In another 2001 study, researchers interviewed 74 adults about their life story. During a two-hour conversation, participants described a variety of scenes from their lives, including a high point, a low point, a turning point, their earliest memory, and important scenes from childhood, adolescence, and adulthood. When their stories were analyzed, the results showed that participants who tended to tell more stories of redemption also reported higher life satisfaction. Redemptive stories were more strongly linked to life satisfaction than stories involving positive emotions, so it wasn’t just redemption’s happy ending that made people feel better.

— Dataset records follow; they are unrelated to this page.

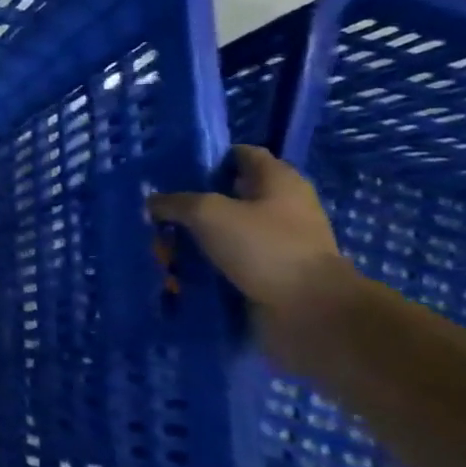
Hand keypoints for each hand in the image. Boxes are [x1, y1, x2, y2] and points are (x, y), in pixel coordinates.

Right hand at [150, 146, 359, 355]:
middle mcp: (281, 206)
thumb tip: (154, 203)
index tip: (173, 170)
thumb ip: (175, 202)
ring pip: (222, 231)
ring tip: (159, 249)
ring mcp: (276, 242)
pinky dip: (203, 265)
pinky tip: (177, 272)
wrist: (311, 312)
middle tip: (157, 213)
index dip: (208, 158)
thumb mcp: (207, 213)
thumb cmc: (264, 247)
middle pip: (227, 195)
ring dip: (192, 239)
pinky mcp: (269, 272)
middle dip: (190, 204)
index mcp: (277, 181)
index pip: (241, 154)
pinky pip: (227, 261)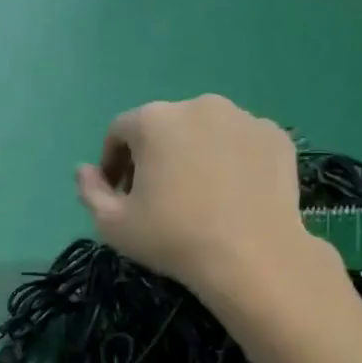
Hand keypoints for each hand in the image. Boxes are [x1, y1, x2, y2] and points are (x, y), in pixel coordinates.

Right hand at [75, 95, 336, 310]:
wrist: (253, 257)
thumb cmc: (173, 238)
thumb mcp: (113, 224)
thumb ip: (90, 191)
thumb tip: (84, 170)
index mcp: (154, 120)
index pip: (119, 132)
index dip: (112, 162)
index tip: (119, 194)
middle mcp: (199, 105)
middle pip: (163, 127)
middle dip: (153, 156)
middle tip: (157, 197)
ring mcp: (243, 118)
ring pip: (204, 132)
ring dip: (192, 154)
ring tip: (198, 195)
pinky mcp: (276, 136)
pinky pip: (240, 142)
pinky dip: (230, 160)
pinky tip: (231, 195)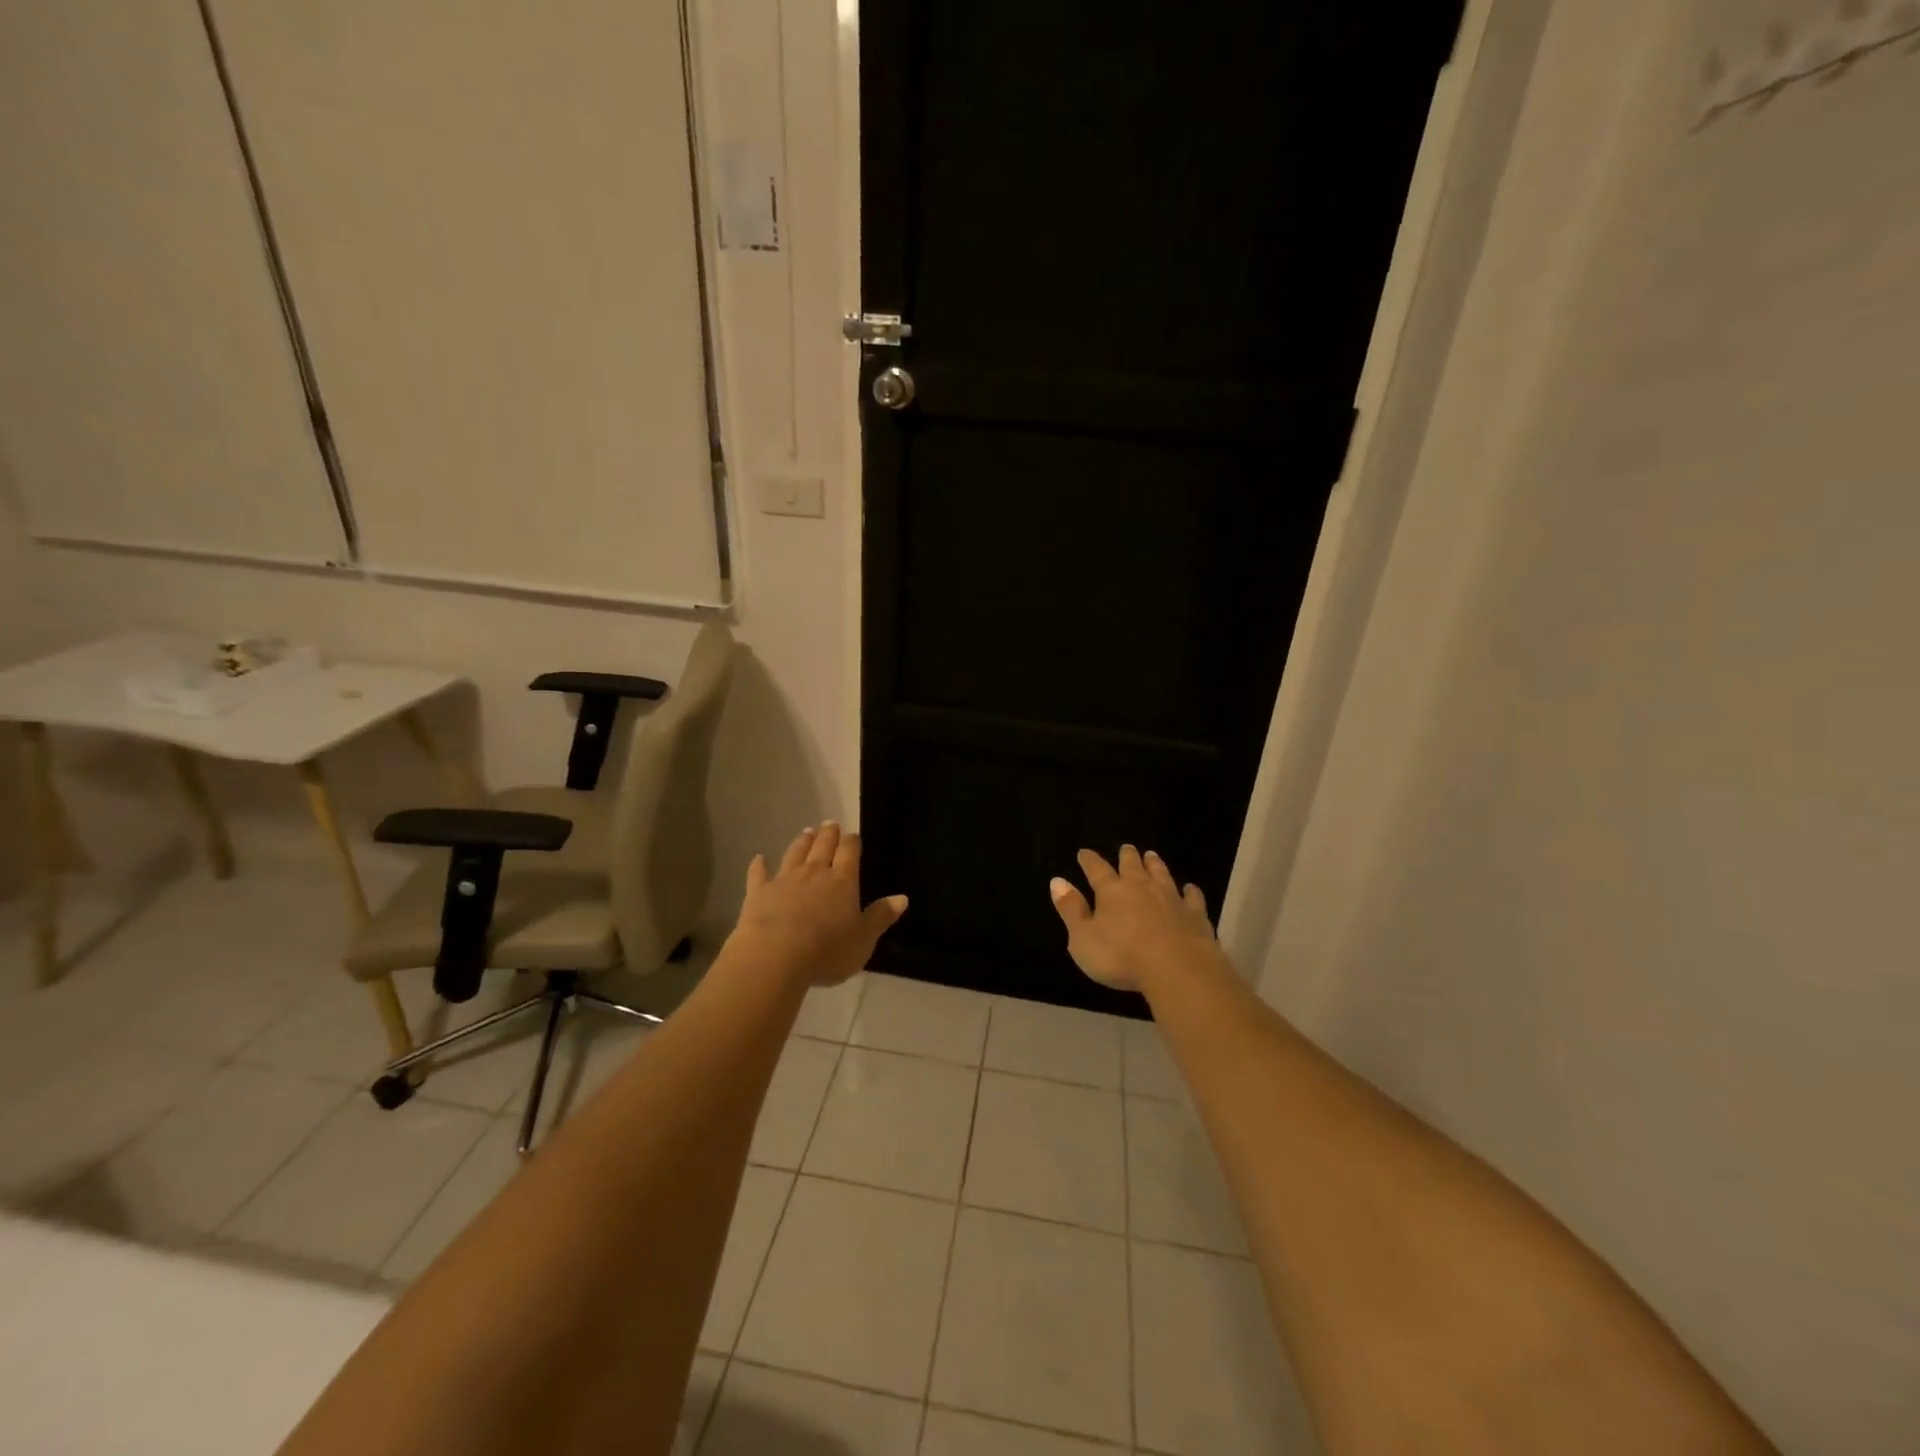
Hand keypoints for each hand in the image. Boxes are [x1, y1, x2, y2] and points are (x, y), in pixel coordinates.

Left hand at [732, 823, 907, 987]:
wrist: (775, 956)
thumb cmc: (827, 950)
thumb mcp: (863, 939)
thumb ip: (880, 916)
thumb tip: (902, 897)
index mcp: (843, 881)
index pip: (850, 853)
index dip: (852, 842)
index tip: (852, 834)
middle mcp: (815, 873)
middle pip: (823, 847)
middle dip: (828, 835)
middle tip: (830, 823)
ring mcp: (785, 880)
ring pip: (795, 853)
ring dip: (802, 842)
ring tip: (807, 831)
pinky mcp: (759, 892)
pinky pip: (759, 874)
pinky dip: (760, 865)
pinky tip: (760, 858)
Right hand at [1049, 846, 1218, 992]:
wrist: (1176, 967)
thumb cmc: (1120, 956)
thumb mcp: (1082, 938)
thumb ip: (1071, 909)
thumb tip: (1057, 881)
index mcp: (1111, 891)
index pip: (1096, 869)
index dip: (1089, 860)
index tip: (1084, 853)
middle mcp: (1141, 887)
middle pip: (1132, 865)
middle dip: (1127, 855)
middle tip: (1126, 847)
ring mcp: (1170, 897)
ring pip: (1161, 874)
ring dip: (1155, 864)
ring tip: (1152, 855)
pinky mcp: (1194, 913)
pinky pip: (1192, 896)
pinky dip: (1190, 891)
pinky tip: (1190, 889)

“A [redemptive] story suggests hope and progress in life and may thus confer on the storyteller a general coping advantage,” the researchers write. It may become a self-fulfilling prophecy, whether the positive interpretation was initially true or not: In a 2013 study, alcoholics who said their last drinking episode improved them in some way (making them stronger or more motivated) were more likely to be sober and in better health four months later.
In middle age, people who tell redemptive stories also tend to display more altruism, or “generativity”: acts such as volunteering, mentoring, civic activity, parenting, and teaching.
More evidence is needed before researchers conclude that particular life stories cause people to become happier, but they suspect it’s a kind of loop: Emphasizing certain life themes leads to happiness, but it’s also the case that happier people are more likely to highlight certain themes, and to become even happier.
How goals fit into your life story
In reading about these themes, you might find yourself gravitating toward one of them. Perhaps you’re prioritizing relationships at this point in your life, or you’re struggling to overcome trauma.
“The trick really is identifying the type of theme that will work for you and your life (there’s no “one size fits all” solution here),” says UC Riverside professor Will Dunlop.
So how should your life theme inform your goals for the next year?
The first thing to understand is that goals are part of the tapestry of the life story. “There can be no story without intention,” wrote McAdams in 1992. “Further, there can be no intention without story.”
As a rule, then, life stories and goals tend to align. In a 2006 study, researchers asked undergrads to describe their goals and their life stories. They found that students with social goals (to meet people or make friends) were more likely to have social life stories—life stories emphasizing the themes of communion and altruism. Goals can even shape which memories we’re more likely to recall.
Achieving this kind of integration between goals and life stories will make us more motivated and energized to work toward our aims, says McAdams.
“Goals are crying out or beckoning to be brought into the narrative,” he says. “There’s this ongoing story about life, and if a goal is worthy of being brought into that ongoing narrative, then it’s arrived.”
When a goal gets integrated into our life story, “it raises the stakes,” he adds. “It says, ‘This is an important thing. My very identity is (to a certain extent) hinging on success.’” And the more a goal becomes part of our identity, self-determination theory suggests, the more it moves from being extrinsically motivated toward being intrinsically motivated.
Yet McAdams also points out that a goal may represent a departure from our previous trajectory in life, a kind of transition or turning point—and that can become part of our life story, too. The workaholic who vows to make it home in time for dinner may be shifting from a theme of agency to a theme of communion, for example.
Either way, it’s wise to understand how our aims for the future relate to our path in the past. Goals and New Year’s resolutions don’t have to be isolated aspirations, failed and forgotten. Instead, they can contribute to crafting a life theme and an identity that endure.